Seluruh tubuh manusia akan hancur dimakan tanah, kecuali yang dikehendaki Allah Swt. Ada beberapa hadits yang menjelaskan tentang tubuh manusia yang tidak hancur dimakan oleh tanah, yaitu pertama, jasad para Nabi. Rasulullah saw bersabda, “Sesungguhnya Allah ‘Azza wa Jalla mengharamkan tanah memakan jasad para Nabi.” (HR Abu Dawud nomor 883, Ibnu Majah nomor 1075). Kedua, tubuh para syuhada (orang yang meninggal jihad fi sabilillah).

Menurut hadits sahih yang diriwayatkan oleh Imam al-Bukhari, bahwa seorang sahabat Jabir bin Abdillah r.a pernah menggali makam ayahnya yang syahid dalam perang Uhud. Ayahnya dimakamkan bersama orang lain dalam satu liang. Kemudian, beliau merasa kurang nyaman membiarkan jasad ayahnya bersama yang lain dalam satu kuburan.
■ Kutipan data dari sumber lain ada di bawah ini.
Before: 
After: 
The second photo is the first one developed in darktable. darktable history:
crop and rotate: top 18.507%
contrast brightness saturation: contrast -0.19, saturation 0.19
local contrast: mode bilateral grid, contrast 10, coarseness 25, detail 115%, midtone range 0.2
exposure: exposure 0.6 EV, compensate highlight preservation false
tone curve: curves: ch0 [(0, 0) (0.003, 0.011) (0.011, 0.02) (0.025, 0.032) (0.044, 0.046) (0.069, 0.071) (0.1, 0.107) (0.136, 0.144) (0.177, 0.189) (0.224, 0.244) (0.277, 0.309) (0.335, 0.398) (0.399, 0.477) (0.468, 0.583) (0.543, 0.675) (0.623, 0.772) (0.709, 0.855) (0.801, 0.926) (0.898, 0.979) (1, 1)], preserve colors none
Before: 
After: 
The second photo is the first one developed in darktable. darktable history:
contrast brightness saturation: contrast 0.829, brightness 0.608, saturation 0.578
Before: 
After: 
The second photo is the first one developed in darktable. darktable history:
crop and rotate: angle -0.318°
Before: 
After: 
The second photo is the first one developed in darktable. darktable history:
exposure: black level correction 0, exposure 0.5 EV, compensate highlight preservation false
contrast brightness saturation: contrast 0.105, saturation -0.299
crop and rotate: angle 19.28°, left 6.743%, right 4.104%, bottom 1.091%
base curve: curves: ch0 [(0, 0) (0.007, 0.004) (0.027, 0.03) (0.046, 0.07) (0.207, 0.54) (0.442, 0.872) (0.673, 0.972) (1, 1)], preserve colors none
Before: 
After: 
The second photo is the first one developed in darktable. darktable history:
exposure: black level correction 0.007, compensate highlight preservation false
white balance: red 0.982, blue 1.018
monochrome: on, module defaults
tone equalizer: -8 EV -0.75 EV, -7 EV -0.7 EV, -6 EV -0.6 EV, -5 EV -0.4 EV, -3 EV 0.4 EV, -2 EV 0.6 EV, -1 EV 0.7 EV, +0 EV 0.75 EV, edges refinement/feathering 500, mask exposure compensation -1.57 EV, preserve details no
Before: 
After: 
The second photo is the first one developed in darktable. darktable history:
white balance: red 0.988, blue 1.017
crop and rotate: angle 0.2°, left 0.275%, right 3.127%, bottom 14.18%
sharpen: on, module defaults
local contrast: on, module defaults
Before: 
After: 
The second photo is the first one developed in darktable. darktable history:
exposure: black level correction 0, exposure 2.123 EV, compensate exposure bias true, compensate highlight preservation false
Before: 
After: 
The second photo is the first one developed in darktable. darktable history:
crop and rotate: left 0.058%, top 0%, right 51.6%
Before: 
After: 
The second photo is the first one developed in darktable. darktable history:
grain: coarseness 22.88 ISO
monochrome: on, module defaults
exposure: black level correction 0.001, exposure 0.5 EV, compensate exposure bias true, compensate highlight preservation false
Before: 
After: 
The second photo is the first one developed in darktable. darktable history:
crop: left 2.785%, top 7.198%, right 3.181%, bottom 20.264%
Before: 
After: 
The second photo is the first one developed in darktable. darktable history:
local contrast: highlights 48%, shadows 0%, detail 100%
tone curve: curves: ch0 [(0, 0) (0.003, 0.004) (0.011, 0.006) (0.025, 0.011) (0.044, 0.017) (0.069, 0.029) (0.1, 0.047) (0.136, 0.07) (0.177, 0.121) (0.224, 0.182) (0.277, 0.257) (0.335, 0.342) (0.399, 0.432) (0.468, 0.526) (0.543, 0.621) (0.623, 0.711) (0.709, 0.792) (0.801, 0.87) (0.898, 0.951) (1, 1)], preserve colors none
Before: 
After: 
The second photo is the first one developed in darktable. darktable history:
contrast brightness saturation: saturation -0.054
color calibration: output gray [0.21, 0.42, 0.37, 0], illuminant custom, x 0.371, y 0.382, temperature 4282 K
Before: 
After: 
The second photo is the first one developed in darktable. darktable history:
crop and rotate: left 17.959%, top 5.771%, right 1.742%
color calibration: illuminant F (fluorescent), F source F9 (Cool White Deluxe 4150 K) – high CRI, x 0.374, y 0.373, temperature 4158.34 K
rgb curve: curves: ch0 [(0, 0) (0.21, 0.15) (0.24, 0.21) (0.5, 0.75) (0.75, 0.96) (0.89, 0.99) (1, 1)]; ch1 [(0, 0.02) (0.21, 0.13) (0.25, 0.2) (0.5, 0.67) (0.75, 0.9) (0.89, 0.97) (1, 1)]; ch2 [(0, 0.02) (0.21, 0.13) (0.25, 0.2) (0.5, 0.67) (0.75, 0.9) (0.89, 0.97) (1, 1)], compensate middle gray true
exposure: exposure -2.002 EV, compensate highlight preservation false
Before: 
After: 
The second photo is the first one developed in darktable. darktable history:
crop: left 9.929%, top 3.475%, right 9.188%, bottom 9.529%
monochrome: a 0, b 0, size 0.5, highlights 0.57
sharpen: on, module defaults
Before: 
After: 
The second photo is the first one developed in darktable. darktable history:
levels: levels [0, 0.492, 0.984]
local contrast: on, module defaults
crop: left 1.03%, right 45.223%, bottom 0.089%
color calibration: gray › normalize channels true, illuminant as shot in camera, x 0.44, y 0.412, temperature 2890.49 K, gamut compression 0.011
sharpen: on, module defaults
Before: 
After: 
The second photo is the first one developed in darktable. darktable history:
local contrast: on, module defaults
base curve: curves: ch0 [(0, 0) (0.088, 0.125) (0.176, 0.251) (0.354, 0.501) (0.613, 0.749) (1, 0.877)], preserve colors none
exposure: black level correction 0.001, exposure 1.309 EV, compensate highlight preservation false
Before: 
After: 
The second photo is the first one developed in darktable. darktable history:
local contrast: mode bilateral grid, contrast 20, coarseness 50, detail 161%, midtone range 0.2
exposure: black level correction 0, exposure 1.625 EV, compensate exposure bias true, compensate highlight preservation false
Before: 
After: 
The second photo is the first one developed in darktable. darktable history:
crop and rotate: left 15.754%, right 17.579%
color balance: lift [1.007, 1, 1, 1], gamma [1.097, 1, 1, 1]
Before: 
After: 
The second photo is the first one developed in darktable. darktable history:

Maka kuburannya digali kembali setelah enam bulan. Ternyata, keadaan ayahnya masih sama seperti saat dikuburkan, kecuali telinganya.

Ketiga, tulang ekor manusia. Rasulullah saw bersabda,“Sesungguhnya pada diri manusia ada satu tulang yang tidak dimakan tanah selamanya. Padanya manusia disusun (kembali) pada hari Kiamat”. Para sahabat bertanya, “Tulang apakah itu, wahai Rasulullah?” Beliau shallallahu ‘alaihi wa sallam menjawab, “Tulang ekor.” (HR Muslim nomor 5255)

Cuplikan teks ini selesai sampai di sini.